Some see Victoria College's $22 million bond as beacon for workers

April 28, 2012 at 10:03 p.m.
Updated April 28, 2012 at 11:29 p.m.

Victoria College is asking taxpayers for $22 million to build an 80,000-square-foot Emerging Technology Center.

VC's board of trustees voted in March to place the general obligation bond on the May 12 ballot, saying the initiative meets a growing demand for workforce and continuing education training.

VC has 6,753 students in its continuing education program, a 42 percent increase since 2009. The number of students enrolled in workforce training, which includes things like industrial trades, law enforcement, real estate and truck driving, surpasses the number of students enrolled in academic courses, which grew 12 percent to about 4,514 students.

During that time, the amount of contract training courses, like the agreement VC has with Caterpillar to train some 350 new employees in the coming months, also spiked 45 percent.

"We're looking at the trend and trying to meet the need, and we think the way to do it is this Emerging Technology Center," VC President Tom Butler said.

The Details

In anticipation of the Emerging Technology Center, the Victoria City Council recently voted to transfer 10 acres to the college from its second business park development project on Lone Tree Road. The center would face the new Caterpillar plant, but also be designed with so-called rapid response labs that could be set up and customized to meet the needs of other employers in search of training.

"It becomes a beacon that expresses Victoria's ability to train new workers," said Dale Fowler, president of the Victoria Economic Development Corporation. "We absolutely cannot bring more new companies into the community if we can't show evidence that we can train new employees for them."

The facility would include welding and computer labs, traditional classroom space and rooms for large-scale corporate training events. It would create a home for all workforce and continuing education training, freeing up space on a landlocked campus for academic programs.

Butler also noted the center would serve VC's longtime partners, like petrochemical, manufacturing and oil and gas companies.

**Work instruction 1**:
Please return the part of the Victoria College bond article that opens with the words containing "VC's board of" and closes with "spiked 45 percent.", copied word for word.
**Work instruction 2**:
According to the Victoria College bond article, how many acres did the Victoria City Council vote to transfer to the college?
**Work instruction 3**:
Decide whether each statement agrees with the Victoria College bond article. Answer yes or no for each one, and quote the words from the article that decide it.
(a) The bond would pay for a 100,000-square-foot building.
(b) Under its agreement with Caterpillar, the college is to train some 350 new employees.
(c) The planned facility would include welding labs.

**Given information**:
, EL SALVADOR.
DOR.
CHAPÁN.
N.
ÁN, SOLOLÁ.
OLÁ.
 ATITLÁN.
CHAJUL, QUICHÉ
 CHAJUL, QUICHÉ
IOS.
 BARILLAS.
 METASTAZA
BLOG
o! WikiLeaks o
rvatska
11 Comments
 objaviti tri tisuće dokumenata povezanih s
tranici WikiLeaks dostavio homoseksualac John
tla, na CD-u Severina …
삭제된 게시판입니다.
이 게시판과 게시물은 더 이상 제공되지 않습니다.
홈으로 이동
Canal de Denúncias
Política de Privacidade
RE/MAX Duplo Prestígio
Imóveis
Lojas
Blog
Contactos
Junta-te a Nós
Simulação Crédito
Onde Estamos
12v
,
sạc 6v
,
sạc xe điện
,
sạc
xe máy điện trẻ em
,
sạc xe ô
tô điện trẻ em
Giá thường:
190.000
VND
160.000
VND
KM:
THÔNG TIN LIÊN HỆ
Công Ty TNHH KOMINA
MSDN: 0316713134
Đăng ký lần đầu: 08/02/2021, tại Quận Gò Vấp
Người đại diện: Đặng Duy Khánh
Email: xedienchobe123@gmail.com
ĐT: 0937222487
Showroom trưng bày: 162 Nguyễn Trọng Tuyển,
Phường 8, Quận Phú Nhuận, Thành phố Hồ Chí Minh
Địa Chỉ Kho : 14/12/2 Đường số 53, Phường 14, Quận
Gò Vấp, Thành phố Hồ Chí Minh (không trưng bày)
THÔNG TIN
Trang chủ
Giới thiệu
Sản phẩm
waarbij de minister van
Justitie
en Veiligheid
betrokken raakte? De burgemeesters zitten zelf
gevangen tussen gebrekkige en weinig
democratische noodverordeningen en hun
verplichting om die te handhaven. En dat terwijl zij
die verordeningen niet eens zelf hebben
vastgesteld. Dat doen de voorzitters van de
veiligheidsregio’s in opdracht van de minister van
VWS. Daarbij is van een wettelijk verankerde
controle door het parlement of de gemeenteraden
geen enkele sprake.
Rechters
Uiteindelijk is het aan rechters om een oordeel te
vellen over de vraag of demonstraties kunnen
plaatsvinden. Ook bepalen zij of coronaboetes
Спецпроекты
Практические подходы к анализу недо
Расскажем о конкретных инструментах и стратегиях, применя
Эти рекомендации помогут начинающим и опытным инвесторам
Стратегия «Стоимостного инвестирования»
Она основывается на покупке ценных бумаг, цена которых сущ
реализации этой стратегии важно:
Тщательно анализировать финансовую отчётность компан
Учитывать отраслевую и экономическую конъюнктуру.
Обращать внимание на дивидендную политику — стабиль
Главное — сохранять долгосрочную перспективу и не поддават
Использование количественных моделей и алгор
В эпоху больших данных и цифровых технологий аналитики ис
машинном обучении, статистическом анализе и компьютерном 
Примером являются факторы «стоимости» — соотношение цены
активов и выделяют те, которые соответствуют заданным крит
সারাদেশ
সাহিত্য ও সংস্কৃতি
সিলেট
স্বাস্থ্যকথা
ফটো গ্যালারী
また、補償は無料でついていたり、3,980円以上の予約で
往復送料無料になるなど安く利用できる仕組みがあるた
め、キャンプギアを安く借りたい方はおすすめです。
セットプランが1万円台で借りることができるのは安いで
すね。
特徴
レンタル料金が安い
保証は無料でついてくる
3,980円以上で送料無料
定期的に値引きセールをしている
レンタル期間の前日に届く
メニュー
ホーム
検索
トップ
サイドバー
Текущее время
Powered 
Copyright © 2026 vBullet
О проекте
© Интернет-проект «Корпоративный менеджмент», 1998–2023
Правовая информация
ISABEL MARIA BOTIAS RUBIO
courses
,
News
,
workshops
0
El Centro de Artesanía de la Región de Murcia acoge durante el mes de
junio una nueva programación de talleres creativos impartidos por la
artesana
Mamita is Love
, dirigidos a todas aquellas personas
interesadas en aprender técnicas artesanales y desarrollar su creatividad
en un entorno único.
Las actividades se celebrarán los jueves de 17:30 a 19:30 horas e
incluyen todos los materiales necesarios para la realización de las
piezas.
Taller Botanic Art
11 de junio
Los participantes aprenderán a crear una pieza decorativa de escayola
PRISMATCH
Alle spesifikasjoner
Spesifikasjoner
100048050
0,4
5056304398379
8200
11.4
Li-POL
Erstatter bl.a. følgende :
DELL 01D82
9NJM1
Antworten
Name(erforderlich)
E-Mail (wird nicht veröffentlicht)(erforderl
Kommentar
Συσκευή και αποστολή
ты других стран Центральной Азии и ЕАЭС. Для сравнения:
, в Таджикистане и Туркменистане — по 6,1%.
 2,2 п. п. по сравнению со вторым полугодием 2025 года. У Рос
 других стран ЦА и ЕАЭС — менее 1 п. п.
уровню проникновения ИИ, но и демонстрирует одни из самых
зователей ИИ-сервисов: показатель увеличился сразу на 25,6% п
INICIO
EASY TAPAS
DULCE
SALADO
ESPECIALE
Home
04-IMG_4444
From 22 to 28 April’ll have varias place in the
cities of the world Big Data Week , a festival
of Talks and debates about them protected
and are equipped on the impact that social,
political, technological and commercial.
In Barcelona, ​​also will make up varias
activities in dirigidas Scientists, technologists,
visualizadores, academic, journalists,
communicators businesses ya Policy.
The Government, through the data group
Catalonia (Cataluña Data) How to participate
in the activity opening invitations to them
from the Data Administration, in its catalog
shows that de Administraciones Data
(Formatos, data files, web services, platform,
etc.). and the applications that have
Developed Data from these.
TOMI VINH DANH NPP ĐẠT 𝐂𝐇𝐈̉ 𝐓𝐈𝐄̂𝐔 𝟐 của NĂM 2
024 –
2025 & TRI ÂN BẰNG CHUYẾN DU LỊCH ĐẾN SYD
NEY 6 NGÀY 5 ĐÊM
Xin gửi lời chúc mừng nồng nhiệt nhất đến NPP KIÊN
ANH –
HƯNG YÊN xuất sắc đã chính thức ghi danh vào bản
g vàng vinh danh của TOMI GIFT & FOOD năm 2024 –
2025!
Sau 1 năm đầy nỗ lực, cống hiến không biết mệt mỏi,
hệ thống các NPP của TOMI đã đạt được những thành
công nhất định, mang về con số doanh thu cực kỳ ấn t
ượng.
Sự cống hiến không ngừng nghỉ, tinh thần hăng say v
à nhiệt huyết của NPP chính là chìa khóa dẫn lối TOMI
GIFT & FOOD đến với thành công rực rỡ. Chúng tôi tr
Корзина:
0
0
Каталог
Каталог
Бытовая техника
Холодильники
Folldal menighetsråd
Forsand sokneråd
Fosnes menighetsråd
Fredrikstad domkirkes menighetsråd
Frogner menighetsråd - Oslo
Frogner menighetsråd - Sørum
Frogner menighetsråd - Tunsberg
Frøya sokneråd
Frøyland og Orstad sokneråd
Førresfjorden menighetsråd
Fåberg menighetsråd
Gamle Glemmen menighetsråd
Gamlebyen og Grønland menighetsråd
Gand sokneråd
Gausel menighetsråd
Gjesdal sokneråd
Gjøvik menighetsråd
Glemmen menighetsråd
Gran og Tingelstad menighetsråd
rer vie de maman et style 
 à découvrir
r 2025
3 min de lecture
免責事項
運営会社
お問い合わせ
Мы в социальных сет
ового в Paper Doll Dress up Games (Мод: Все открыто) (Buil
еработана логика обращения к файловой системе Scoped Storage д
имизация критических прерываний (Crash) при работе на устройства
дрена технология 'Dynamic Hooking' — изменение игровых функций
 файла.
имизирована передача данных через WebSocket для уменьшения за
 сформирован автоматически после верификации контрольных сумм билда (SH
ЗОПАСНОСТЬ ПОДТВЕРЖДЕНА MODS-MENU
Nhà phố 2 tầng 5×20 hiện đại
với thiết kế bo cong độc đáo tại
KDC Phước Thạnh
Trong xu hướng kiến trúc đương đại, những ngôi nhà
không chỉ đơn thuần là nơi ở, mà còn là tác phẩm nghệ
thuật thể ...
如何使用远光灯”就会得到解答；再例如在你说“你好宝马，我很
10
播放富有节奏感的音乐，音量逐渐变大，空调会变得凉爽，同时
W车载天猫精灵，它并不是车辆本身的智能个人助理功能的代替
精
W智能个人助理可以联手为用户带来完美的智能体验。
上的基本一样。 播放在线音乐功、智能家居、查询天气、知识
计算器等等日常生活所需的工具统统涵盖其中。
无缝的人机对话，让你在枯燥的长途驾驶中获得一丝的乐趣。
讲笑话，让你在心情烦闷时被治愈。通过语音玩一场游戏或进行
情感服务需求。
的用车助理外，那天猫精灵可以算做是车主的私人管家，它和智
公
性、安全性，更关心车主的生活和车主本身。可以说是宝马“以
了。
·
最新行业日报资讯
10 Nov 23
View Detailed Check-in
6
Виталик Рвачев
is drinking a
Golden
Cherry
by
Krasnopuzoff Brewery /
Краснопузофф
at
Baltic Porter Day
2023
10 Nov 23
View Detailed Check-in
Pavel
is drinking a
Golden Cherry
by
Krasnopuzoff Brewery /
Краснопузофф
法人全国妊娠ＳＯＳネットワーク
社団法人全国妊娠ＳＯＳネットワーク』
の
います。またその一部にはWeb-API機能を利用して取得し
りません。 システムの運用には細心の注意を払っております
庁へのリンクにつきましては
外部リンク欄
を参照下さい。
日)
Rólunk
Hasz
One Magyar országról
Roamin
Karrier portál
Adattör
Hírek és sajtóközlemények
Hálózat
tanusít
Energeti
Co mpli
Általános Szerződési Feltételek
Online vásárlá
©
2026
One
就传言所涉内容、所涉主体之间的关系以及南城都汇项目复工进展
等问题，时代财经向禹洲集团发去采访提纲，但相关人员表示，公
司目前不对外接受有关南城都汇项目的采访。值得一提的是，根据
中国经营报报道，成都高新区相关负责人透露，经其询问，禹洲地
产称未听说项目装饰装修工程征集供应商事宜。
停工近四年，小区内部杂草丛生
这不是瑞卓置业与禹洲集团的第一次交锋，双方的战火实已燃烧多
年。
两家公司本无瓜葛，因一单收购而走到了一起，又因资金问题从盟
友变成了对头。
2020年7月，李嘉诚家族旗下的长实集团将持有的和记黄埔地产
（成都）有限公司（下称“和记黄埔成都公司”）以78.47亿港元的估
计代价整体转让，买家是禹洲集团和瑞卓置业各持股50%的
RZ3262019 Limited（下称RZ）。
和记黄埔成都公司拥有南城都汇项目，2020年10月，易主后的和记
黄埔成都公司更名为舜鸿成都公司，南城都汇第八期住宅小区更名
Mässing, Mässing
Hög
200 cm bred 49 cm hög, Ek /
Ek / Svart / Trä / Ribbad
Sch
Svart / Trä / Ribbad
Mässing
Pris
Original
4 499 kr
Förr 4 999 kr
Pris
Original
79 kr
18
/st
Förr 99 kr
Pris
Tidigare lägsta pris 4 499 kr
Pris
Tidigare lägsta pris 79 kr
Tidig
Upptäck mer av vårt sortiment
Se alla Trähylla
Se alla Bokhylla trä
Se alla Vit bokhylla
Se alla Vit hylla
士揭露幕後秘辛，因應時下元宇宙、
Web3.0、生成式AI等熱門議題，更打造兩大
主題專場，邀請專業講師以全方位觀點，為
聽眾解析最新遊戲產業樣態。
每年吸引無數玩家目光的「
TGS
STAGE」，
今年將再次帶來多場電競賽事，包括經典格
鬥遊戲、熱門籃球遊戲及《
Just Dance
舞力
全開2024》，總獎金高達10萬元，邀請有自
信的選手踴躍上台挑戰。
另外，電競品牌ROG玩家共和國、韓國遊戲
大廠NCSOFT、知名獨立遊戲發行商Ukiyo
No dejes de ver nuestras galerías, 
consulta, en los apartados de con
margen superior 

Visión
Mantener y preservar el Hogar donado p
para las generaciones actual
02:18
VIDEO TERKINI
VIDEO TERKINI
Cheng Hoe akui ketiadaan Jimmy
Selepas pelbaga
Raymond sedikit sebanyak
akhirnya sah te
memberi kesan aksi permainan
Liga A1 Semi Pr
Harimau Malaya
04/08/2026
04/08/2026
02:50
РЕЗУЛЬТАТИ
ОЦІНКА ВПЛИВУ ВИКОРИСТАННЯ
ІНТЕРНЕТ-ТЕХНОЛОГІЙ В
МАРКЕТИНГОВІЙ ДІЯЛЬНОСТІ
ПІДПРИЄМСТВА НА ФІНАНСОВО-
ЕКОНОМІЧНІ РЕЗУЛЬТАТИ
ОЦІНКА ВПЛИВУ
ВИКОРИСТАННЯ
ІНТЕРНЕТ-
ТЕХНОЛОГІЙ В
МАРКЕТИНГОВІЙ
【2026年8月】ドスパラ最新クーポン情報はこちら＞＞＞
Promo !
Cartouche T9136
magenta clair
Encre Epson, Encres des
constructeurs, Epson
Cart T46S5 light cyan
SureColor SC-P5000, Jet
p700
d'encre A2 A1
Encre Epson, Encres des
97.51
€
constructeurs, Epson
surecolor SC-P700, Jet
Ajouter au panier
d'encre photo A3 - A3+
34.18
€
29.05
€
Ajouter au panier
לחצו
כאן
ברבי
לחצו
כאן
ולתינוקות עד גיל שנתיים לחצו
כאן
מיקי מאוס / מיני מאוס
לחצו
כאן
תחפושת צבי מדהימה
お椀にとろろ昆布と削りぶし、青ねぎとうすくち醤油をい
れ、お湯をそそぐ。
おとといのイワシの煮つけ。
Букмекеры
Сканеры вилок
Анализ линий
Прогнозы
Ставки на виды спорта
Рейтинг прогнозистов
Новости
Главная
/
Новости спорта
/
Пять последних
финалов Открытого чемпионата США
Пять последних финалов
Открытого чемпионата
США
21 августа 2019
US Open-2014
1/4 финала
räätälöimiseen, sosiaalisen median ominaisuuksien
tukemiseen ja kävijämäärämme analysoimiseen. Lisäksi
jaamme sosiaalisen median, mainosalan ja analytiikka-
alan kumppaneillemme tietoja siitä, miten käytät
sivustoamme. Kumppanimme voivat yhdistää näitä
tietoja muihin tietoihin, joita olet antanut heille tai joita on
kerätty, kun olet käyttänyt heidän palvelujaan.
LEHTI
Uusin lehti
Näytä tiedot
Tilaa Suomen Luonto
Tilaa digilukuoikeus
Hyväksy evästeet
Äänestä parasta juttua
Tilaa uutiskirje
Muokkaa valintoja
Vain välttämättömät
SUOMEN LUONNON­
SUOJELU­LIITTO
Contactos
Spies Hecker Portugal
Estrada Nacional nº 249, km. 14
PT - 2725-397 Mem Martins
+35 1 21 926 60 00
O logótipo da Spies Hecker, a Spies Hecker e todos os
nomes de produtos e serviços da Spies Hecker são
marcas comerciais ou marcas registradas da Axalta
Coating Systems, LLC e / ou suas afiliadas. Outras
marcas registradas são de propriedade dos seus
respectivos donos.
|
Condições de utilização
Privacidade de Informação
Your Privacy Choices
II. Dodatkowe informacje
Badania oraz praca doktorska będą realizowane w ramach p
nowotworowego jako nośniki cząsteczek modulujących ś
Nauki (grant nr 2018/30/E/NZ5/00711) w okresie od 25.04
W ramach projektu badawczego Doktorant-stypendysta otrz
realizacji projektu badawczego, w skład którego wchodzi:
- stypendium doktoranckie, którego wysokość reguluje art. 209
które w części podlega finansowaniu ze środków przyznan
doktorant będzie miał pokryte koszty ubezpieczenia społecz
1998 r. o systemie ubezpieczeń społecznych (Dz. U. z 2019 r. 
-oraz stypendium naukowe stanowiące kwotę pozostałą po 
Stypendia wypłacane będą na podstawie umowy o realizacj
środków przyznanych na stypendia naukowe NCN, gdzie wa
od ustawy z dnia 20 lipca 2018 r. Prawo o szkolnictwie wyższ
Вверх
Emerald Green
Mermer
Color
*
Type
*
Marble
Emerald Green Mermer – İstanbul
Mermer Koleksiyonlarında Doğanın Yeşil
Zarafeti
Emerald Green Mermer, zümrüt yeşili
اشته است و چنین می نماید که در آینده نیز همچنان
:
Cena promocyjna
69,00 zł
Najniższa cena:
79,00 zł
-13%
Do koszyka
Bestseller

**Answer space 1**:
VC's board of trustees voted in March to place the general obligation bond on the May 12 ballot, saying the initiative meets a growing demand for workforce and continuing education training.

VC has 6,753 students in its continuing education program, a 42 percent increase since 2009. The number of students enrolled in workforce training, which includes things like industrial trades, law enforcement, real estate and truck driving, surpasses the number of students enrolled in academic courses, which grew 12 percent to about 4,514 students.

During that time, the amount of contract training courses, like the agreement VC has with Caterpillar to train some 350 new employees in the coming months, also spiked 45 percent.

**Answer space 2**:
10 acres

**Answer space 3**:
(a) No. "an 80,000-square-foot Emerging Technology Center"
(b) Yes. "the agreement VC has with Caterpillar to train some 350 new employees in the coming months"
(c) Yes. "The facility would include welding and computer labs"